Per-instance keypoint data
========
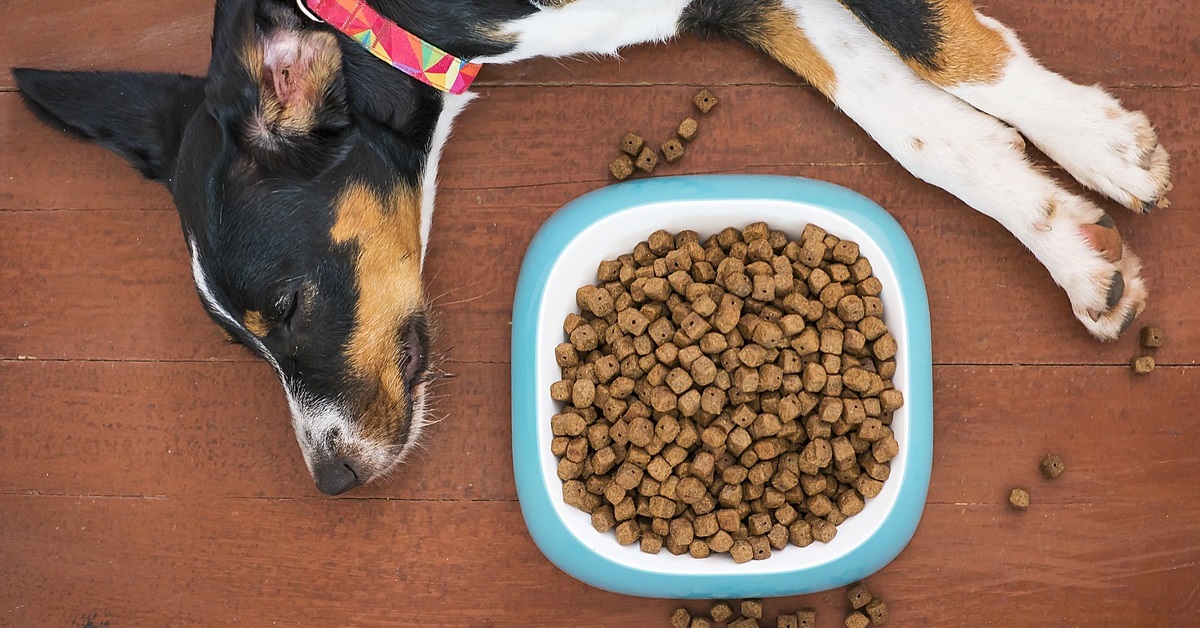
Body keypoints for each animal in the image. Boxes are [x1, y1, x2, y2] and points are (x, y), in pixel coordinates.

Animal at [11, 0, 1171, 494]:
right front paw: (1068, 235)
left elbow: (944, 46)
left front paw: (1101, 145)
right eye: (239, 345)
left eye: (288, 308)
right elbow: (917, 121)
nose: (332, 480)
========
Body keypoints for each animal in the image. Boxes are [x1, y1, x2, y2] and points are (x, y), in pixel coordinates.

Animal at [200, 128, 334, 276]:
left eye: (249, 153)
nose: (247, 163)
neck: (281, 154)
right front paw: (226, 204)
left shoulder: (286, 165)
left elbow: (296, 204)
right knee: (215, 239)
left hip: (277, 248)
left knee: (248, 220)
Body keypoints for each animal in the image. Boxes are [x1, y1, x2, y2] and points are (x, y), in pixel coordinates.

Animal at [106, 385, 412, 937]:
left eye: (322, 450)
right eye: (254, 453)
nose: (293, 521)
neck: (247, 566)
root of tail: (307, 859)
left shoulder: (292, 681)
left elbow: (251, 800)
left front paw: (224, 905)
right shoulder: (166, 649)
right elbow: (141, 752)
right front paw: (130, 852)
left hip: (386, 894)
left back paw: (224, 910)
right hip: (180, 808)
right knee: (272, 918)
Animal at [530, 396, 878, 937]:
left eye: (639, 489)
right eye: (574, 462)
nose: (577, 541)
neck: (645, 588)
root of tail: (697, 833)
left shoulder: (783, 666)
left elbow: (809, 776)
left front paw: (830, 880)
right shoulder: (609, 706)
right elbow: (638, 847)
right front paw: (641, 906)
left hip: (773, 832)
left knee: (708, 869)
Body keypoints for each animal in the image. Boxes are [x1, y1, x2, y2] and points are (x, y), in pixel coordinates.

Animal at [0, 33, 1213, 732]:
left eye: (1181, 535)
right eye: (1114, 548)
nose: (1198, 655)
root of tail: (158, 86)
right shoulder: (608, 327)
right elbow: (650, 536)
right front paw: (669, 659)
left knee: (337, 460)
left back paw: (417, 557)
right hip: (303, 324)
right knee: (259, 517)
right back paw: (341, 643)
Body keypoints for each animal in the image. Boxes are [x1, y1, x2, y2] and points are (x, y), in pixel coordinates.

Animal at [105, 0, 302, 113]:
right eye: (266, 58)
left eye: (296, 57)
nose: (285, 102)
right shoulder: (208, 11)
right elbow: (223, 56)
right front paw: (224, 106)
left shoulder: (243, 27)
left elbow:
========
> Work to be completed:
Reproduce exactly the lines above from the line with "left knee: (248, 220)" to the line with "left front paw: (224, 905)", including both, and add nothing.

> Exercise result:
left knee: (248, 220)
Body keypoints for each animal in the image. Boxes are [x1, y1, x2, y2] and points are (x, y), in pixel coordinates.

Animal at [106, 385, 412, 937]:
left eye: (322, 450)
right eye: (254, 453)
nose: (293, 521)
neck: (247, 566)
root of tail: (307, 859)
left shoulder: (292, 681)
left elbow: (251, 800)
left front paw: (224, 905)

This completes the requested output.